From the GREAT STATE OF MAINE...
Today...on a Very Special Oprah:
[cue violins]
He had everything. Money. Power. Starburst Fruit Chews. A partner. A chocolate Labrador retriever. And a '92 Honda that purred like a kitten on Red Bull. But then...
[Gong!]
...it all began to crumble. His PC was slowly taking over his mind. Nothing mattered...except the glowing, soul-piercing pixels emanating from his monitor. Today, Oprah talks with a man whose life became an obsession, an addiction, a living hell. All on account of this...
[Gong!]
A blog. Some psychologists are calling these online journals a menace to society. The DEA says they're replacing cocaine as the "high of choice." What we're about to show you is graphic. You may never believe how low this man sank.
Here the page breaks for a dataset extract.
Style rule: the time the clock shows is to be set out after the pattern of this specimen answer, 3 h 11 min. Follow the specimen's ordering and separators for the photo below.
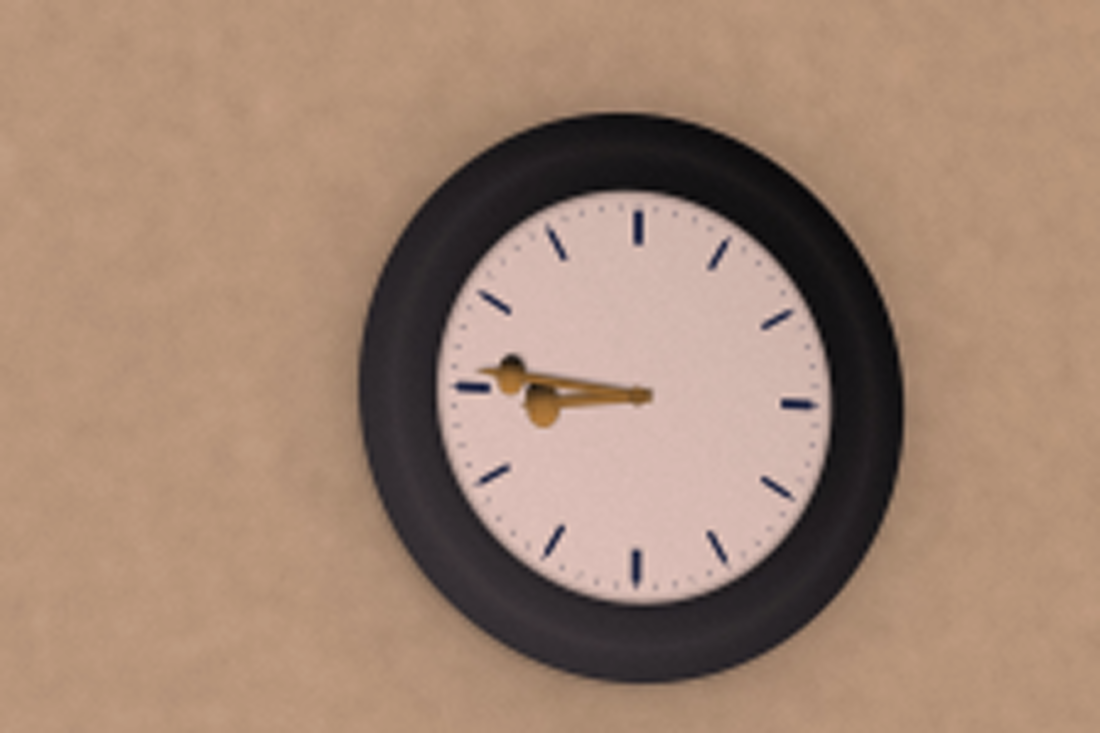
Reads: 8 h 46 min
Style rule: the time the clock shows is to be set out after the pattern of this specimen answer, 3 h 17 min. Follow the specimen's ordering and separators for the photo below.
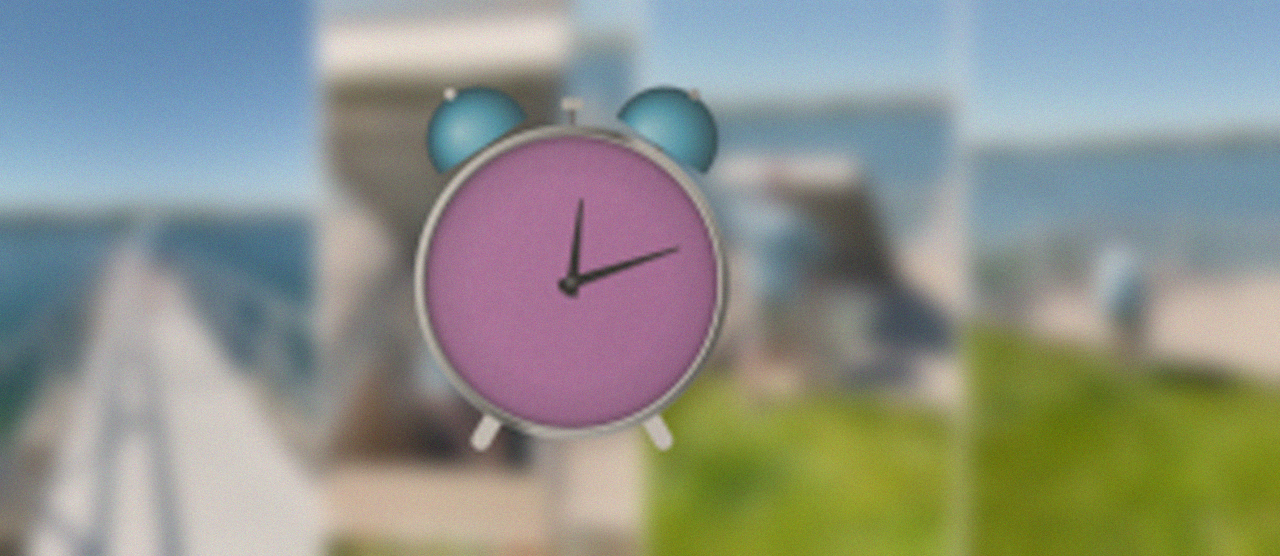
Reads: 12 h 12 min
Or what it took to reclaim his life. Worst of all...
[Gong!]
The blog...can happen to you.
Your daily fix starts in the Extended Copy section... [Swoooosh!] RIGHTNOW! [Gong!]
Cheers and Jeers for Wednesday, June 30, 2004
Daily Countdown:
Days 'til Tour de France: 3
Days 'til July 4th weekend: 3
Days 'til Democratic Convention: 26
Days 'til General Election: 125
Fahrenheit 9/11 gross: $28,529,959
CHEERS to Bush's ass. It's in a sling again, with lowest approval ever (42%) in CBS News/New York Times poll. Time to get yourself one 'o them Rumsfeld stand-up desks, Junior?
CHEERS to perverts' rights. The Supreme Court rules that a law meant to protect kids from online porno peddlers is probably a violation of free speech rights. Besides there are already free filter systems widely available. They're called parents. (P.S.---How telling is it that famed porno-renter Clarence "pubic hair on my Coke can" Thomas didn't join the dissenters?)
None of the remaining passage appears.